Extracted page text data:
^^^^^^^^
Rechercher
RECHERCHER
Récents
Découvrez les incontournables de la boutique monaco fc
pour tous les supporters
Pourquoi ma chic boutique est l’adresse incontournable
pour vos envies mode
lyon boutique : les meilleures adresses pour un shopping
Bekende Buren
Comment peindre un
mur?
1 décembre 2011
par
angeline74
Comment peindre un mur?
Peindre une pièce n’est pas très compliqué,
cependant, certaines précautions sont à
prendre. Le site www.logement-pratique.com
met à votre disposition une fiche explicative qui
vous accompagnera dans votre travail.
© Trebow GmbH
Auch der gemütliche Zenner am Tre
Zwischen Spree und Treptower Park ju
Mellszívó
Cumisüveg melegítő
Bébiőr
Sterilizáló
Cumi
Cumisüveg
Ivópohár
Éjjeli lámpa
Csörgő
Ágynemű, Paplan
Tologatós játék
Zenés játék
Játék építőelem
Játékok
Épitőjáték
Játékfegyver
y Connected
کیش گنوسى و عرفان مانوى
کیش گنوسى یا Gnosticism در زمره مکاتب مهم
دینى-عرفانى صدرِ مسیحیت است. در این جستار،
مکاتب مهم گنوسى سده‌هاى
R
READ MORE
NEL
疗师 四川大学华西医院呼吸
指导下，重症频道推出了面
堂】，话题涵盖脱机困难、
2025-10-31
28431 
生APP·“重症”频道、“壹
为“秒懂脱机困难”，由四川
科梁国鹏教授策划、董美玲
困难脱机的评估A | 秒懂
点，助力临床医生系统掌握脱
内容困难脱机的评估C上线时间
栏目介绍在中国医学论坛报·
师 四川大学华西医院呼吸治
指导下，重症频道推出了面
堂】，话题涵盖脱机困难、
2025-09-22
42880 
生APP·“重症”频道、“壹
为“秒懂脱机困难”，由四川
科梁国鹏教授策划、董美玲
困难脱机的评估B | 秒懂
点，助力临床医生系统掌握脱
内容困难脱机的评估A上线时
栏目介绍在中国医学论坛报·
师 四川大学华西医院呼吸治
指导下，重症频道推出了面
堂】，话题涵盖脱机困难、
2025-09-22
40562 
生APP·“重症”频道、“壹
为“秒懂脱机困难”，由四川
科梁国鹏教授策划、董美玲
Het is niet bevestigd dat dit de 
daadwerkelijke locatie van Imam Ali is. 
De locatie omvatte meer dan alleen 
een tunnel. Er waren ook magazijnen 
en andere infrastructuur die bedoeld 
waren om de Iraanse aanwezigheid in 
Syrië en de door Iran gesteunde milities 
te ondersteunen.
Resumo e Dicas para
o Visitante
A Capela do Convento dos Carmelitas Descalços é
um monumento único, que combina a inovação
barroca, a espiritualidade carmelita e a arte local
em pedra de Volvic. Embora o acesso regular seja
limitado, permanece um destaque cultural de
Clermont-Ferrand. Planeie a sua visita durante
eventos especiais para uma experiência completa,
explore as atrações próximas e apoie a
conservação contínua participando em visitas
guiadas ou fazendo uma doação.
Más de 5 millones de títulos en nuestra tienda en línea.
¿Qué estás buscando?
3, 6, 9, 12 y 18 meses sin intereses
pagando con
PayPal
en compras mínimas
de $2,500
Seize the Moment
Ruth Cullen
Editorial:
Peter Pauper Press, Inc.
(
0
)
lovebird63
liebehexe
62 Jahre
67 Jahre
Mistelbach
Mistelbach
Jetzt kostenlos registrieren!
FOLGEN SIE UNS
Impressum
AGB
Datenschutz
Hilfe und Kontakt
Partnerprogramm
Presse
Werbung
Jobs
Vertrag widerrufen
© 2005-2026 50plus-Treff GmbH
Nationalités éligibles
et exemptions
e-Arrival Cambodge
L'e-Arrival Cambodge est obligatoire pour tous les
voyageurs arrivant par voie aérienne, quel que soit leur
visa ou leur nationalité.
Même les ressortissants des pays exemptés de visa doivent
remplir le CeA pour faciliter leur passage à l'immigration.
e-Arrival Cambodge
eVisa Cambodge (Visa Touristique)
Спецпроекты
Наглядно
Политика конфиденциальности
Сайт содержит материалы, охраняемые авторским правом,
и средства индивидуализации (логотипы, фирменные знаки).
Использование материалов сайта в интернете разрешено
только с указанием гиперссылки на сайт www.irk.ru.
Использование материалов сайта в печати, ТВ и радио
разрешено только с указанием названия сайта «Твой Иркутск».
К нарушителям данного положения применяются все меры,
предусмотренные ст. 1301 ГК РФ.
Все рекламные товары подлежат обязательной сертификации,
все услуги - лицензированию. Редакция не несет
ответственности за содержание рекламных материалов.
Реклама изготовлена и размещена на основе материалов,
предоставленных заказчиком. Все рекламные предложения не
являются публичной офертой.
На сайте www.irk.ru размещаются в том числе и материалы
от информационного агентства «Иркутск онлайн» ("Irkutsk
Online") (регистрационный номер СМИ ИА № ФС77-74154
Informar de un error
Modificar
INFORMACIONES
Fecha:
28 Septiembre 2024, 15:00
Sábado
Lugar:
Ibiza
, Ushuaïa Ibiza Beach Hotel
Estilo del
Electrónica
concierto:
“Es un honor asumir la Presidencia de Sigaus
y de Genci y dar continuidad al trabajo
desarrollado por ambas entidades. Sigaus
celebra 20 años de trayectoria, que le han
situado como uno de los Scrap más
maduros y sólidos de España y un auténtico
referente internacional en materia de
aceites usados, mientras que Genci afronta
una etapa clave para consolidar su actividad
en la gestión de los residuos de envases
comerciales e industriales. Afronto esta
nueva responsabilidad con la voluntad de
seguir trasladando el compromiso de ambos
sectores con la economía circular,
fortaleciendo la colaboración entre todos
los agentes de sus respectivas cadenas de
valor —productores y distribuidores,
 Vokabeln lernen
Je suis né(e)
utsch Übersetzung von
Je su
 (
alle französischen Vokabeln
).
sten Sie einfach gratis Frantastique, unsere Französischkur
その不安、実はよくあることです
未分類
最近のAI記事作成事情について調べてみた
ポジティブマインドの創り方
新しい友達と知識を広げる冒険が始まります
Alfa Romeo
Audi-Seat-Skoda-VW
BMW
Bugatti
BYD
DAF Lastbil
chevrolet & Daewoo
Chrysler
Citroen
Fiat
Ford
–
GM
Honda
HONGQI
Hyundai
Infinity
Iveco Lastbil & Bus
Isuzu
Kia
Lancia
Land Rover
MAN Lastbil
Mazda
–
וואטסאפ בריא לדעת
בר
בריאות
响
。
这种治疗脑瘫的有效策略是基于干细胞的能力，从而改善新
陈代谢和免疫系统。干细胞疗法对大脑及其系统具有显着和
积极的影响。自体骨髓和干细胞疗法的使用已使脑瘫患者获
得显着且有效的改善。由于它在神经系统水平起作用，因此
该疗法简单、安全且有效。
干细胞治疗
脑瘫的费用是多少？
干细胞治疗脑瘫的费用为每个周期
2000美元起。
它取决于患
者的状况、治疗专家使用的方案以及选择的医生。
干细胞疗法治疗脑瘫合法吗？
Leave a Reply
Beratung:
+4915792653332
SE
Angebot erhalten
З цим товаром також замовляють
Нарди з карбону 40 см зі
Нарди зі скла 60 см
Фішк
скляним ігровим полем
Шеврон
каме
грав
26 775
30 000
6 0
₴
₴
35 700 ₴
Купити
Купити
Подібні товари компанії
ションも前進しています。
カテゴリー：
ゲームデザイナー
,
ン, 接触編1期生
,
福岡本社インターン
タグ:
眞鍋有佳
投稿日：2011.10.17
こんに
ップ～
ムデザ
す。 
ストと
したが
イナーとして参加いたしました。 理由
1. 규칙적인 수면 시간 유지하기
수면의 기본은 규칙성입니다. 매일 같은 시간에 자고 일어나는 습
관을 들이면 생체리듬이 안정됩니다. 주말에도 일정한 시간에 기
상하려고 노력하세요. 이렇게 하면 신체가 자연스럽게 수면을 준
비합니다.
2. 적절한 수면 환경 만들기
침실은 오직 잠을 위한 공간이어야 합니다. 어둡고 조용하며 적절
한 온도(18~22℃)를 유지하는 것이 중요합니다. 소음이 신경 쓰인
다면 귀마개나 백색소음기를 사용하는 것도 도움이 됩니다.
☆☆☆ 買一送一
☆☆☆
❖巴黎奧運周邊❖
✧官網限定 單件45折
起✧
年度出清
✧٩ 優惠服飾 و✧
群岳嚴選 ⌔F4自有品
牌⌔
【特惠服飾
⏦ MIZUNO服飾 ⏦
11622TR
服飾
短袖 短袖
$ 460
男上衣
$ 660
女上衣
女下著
^^^^^^^^
• WORK INSTRUCTION: Your answer must consist solely of the lines from the one containing "新しい友達と知識を広げる冒険が始まります" through the last line of the entries, reproduced exactly.

• RESULT OF THE TASK:
新しい友達と知識を広げる冒険が始まります
Alfa Romeo
Audi-Seat-Skoda-VW
BMW
Bugatti
BYD
DAF Lastbil
chevrolet & Daewoo
Chrysler
Citroen
Fiat
Ford
–
GM
Honda
HONGQI
Hyundai
Infinity
Iveco Lastbil & Bus
Isuzu
Kia
Lancia
Land Rover
MAN Lastbil
Mazda
–
וואטסאפ בריא לדעת
בר
בריאות
响
。
这种治疗脑瘫的有效策略是基于干细胞的能力，从而改善新
陈代谢和免疫系统。干细胞疗法对大脑及其系统具有显着和
积极的影响。自体骨髓和干细胞疗法的使用已使脑瘫患者获
得显着且有效的改善。由于它在神经系统水平起作用，因此
该疗法简单、安全且有效。
干细胞治疗
脑瘫的费用是多少？
干细胞治疗脑瘫的费用为每个周期
2000美元起。
它取决于患
者的状况、治疗专家使用的方案以及选择的医生。
干细胞疗法治疗脑瘫合法吗？
Leave a Reply
Beratung:
+4915792653332
SE
Angebot erhalten
З цим товаром також замовляють
Нарди з карбону 40 см зі
Нарди зі скла 60 см
Фішк
скляним ігровим полем
Шеврон
каме
грав
26 775
30 000
6 0
₴
₴
35 700 ₴
Купити
Купити
Подібні товари компанії
ションも前進しています。
カテゴリー：
ゲームデザイナー
,
ン, 接触編1期生
,
福岡本社インターン
タグ:
眞鍋有佳
投稿日：2011.10.17
こんに
ップ～
ムデザ
す。 
ストと
したが
イナーとして参加いたしました。 理由
1. 규칙적인 수면 시간 유지하기
수면의 기본은 규칙성입니다. 매일 같은 시간에 자고 일어나는 습
관을 들이면 생체리듬이 안정됩니다. 주말에도 일정한 시간에 기
상하려고 노력하세요. 이렇게 하면 신체가 자연스럽게 수면을 준
비합니다.
2. 적절한 수면 환경 만들기
침실은 오직 잠을 위한 공간이어야 합니다. 어둡고 조용하며 적절
한 온도(18~22℃)를 유지하는 것이 중요합니다. 소음이 신경 쓰인
다면 귀마개나 백색소음기를 사용하는 것도 도움이 됩니다.
☆☆☆ 買一送一
☆☆☆
❖巴黎奧運周邊❖
✧官網限定 單件45折
起✧
年度出清
✧٩ 優惠服飾 و✧
群岳嚴選 ⌔F4自有品
牌⌔
【特惠服飾
⏦ MIZUNO服飾 ⏦
11622TR
服飾
短袖 短袖
$ 460
男上衣
$ 660
女上衣
女下著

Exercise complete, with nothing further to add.